/---
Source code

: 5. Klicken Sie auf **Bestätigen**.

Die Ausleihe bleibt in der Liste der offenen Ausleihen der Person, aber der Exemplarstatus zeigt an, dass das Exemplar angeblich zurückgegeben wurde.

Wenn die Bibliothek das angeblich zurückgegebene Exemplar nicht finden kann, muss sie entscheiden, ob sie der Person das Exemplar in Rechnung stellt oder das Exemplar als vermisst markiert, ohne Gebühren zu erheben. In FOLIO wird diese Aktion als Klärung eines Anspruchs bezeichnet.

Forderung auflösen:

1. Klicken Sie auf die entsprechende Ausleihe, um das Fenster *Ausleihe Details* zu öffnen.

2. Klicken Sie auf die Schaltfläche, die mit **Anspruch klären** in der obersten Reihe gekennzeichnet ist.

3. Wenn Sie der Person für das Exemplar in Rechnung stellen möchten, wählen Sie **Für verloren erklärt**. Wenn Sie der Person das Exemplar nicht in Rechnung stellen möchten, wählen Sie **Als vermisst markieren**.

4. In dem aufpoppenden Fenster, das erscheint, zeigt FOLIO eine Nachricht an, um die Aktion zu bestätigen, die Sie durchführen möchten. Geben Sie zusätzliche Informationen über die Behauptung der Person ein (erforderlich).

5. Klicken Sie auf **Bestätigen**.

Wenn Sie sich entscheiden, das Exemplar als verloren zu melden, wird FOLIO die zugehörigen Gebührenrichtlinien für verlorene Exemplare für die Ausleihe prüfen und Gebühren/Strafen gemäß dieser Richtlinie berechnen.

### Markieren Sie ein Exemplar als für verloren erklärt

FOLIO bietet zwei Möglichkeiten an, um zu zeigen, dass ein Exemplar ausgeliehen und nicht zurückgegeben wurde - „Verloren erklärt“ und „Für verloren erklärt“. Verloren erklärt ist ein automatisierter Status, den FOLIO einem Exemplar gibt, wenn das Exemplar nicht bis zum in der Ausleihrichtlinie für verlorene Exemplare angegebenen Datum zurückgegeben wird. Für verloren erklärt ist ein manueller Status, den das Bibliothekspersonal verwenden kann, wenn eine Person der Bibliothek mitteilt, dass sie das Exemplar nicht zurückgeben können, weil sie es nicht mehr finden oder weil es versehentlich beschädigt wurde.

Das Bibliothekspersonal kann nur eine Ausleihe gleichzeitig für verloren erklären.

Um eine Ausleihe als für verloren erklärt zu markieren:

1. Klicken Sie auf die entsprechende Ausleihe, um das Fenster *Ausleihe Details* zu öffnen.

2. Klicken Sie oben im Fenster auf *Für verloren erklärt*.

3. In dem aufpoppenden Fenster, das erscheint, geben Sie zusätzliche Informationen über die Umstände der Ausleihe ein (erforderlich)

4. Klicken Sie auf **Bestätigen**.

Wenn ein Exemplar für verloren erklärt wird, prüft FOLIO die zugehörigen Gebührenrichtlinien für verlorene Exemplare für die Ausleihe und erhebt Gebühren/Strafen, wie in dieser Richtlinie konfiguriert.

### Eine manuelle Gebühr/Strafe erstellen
\---
Output the source text of every item above verbatim, with no changes to characters, spacing, or line breaks.

Source code

: 5. Klicken Sie auf **Bestätigen**.

Die Ausleihe bleibt in der Liste der offenen Ausleihen der Person, aber der Exemplarstatus zeigt an, dass das Exemplar angeblich zurückgegeben wurde.

Wenn die Bibliothek das angeblich zurückgegebene Exemplar nicht finden kann, muss sie entscheiden, ob sie der Person das Exemplar in Rechnung stellt oder das Exemplar als vermisst markiert, ohne Gebühren zu erheben. In FOLIO wird diese Aktion als Klärung eines Anspruchs bezeichnet.

Forderung auflösen:

1. Klicken Sie auf die entsprechende Ausleihe, um das Fenster *Ausleihe Details* zu öffnen.

2. Klicken Sie auf die Schaltfläche, die mit **Anspruch klären** in der obersten Reihe gekennzeichnet ist.

3. Wenn Sie der Person für das Exemplar in Rechnung stellen möchten, wählen Sie **Für verloren erklärt**. Wenn Sie der Person das Exemplar nicht in Rechnung stellen möchten, wählen Sie **Als vermisst markieren**.

4. In dem aufpoppenden Fenster, das erscheint, zeigt FOLIO eine Nachricht an, um die Aktion zu bestätigen, die Sie durchführen möchten. Geben Sie zusätzliche Informationen über die Behauptung der Person ein (erforderlich).

5. Klicken Sie auf **Bestätigen**.

Wenn Sie sich entscheiden, das Exemplar als verloren zu melden, wird FOLIO die zugehörigen Gebührenrichtlinien für verlorene Exemplare für die Ausleihe prüfen und Gebühren/Strafen gemäß dieser Richtlinie berechnen.

### Markieren Sie ein Exemplar als für verloren erklärt

FOLIO bietet zwei Möglichkeiten an, um zu zeigen, dass ein Exemplar ausgeliehen und nicht zurückgegeben wurde - „Verloren erklärt“ und „Für verloren erklärt“. Verloren erklärt ist ein automatisierter Status, den FOLIO einem Exemplar gibt, wenn das Exemplar nicht bis zum in der Ausleihrichtlinie für verlorene Exemplare angegebenen Datum zurückgegeben wird. Für verloren erklärt ist ein manueller Status, den das Bibliothekspersonal verwenden kann, wenn eine Person der Bibliothek mitteilt, dass sie das Exemplar nicht zurückgeben können, weil sie es nicht mehr finden oder weil es versehentlich beschädigt wurde.

Das Bibliothekspersonal kann nur eine Ausleihe gleichzeitig für verloren erklären.

Um eine Ausleihe als für verloren erklärt zu markieren:

1. Klicken Sie auf die entsprechende Ausleihe, um das Fenster *Ausleihe Details* zu öffnen.

2. Klicken Sie oben im Fenster auf *Für verloren erklärt*.

3. In dem aufpoppenden Fenster, das erscheint, geben Sie zusätzliche Informationen über die Umstände der Ausleihe ein (erforderlich)

4. Klicken Sie auf **Bestätigen**.

Wenn ein Exemplar für verloren erklärt wird, prüft FOLIO die zugehörigen Gebührenrichtlinien für verlorene Exemplare für die Ausleihe und erhebt Gebühren/Strafen, wie in dieser Richtlinie konfiguriert.

### Eine manuelle Gebühr/Strafe erstellen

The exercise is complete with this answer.